La semaine va être marquée par l'ouverture du débat sur ce qu'il est convenu d'appeler d'un drôle de nom pas très engageant, la loi DADVSI : Droits d'Auteur et Droits Voisins dans la Société de l'Information !
Ce projet de loi, transposition d'une directive Européenne, pose les principes de la protection de la rémunération des auteurs et de l'encadrement du P2P dans un cadre d'ailleurs de moins en moins répressif au fur et à mesure de l'évolution du texte. Je suis persuadé que c'est un débat majeur. Mais que les choses sont posées de telle façon qu'il est bien difficile de s'y retrouver et que les enjeux vont bien au-delà du texte en lui-même. C'est ce qui explique l'intensité et l'incertitude des discussions.
Ce texte d'allure technique est en fait l'occasion d'avoir un débat sur de grands enjeux qui sont nés de l'évolution rapide des nouvelles technologies et de la place prise par Internet dans notre vie quotidienne : relation des citoyens à la culture, idée du partage, gratuité réelle ou supposée, nouvelle perception des distances, bouleversement de l'organisation personnelle par rapport au temps, etc.

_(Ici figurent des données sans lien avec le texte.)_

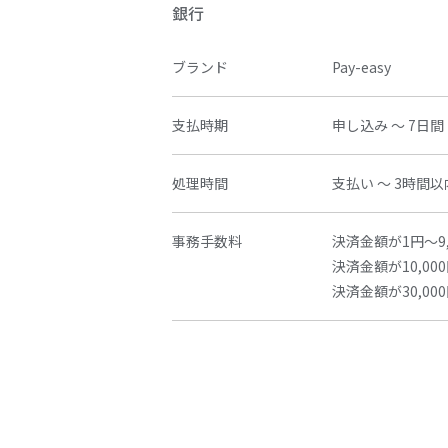
銀行
ブランド
Pay-easy
支払時期
申し込み ～ 7日間
処理時間
支払い ～ 3時間以
事務手数料
決済金額が1円～9,
決済金額が10,000
決済金額が30,000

Je crois que sans grandiloquence, il n'est pas interdit de penser qu'à travers cette question c'est la prise de conscience de l'avènement d'une nouvelle société qui se déroule sous nos yeux. Nous en avions tous confusément conscience et voilà que nous y sommes brutalement confrontés. Et immédiatement beaucoup de questions se posent :
- Comment concilier progrès technologique, liberté individuelle, protection des droits, propriété ? Une question encore plus complexe si l'on tient compte de l'impact grandissant de la dématérialisation.

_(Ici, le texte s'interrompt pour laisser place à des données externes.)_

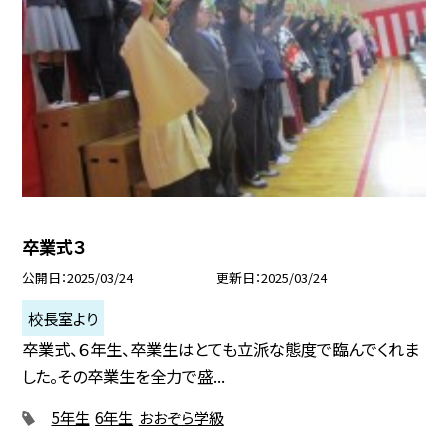
卒業式３
公開日
2025/03/24
更新日
2025/03/24
校長室より
卒業式、６年生、卒業生はとても立派な態度で臨んでくれま
した。その卒業生を全力で盛...
5年生
6年生
おおぞら学級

- Comment rémunérer justement acteurs, chanteurs, producteurs, etc. ? En se méfiant de l'habileté des grands groupes industriels qui ont su dissimuler la protection de leurs intérêts financiers derrière la promotion de la création culturelle. La protection des artistes doit prédominer sur celle des diffuseurs. En tous cas, si l'on regarde les choses de façon optimiste, jamais les artistes n'ont pu bénéficier d'une telle diffusion ni d'une telle opportunité de promotion de leur oeuvre et jamais les citoyens n'ont eu un tel accès à la culture !
- Comment réconcilier le consommateur et l'auteur ? Ce qui ne nous éloigne pas trop de l'un des grands débats du moment qui est le conflit d'intérêt entre le salarié et le consommateur… que l'on est d'ailleurs parfois tour à tour ! N'est ce pas la base du débat sur la mondialisation ?

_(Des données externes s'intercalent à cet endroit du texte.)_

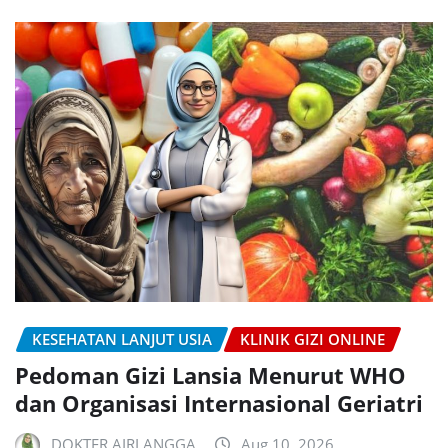
KESEHATAN LANJUT USIA
KLINIK GIZI ONLINE
Pedoman Gizi Lansia Menurut WHO
dan Organisasi Internasional Geriatri
DOKTER AIRLANGGA
Aug 10, 2026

- Comment permettre la copie privée sans risquer de devenir sans l'avoir imaginé un contrefacteur ?
- Comment ne pas remettre en cause l'essor des logiciels libres ? Desserrer le carcan de Microsoft ne me paraît pas sans enjeu !
- Comment organiser l'interopérabilité ? etc.
Bien d'autres questions vont émerger, j'en suis sûr, dans les jours à venir.
Ce débat n'est pas sans rappeler celui sur les radios libres. De mon point de vue, rien ne sert d'essayer d'interdire ou d'essayer de créer une "ligne Maginot" car cela a bien peu de chance de réussir dans cette confrontation entre la technique et le droit. Je ne suis pas non plus très enthousiasmé par la "licence globale" car elle me semble assez irréaliste. La solution est à trouver entre liberté et responsabilité en laissant une certaine flexibilité de choix aux auteurs et aux consommateurs.
Mais surtout, la réflexion doit être menée avec l'idée que cette loi est peut-être l'une des premières d'une nouvelle société. Car c'est bien d'un débat de société dont il s'agit : La "société de l'accès" décrite par Jeremy Rifkin, en opposition à la "société de la possession". Pour lui, la société en réseau qui se met progressivement en place ne doit pas être regardée comme la "société de l’Internet", mais comme la "société à laquelle l’Internet sert de miroir". Le réseau n’est pas un phénomène informatique, mais un fait social.
N'est ce pas la vraie dimension du débat ? Les jours à venir vont être passionnants.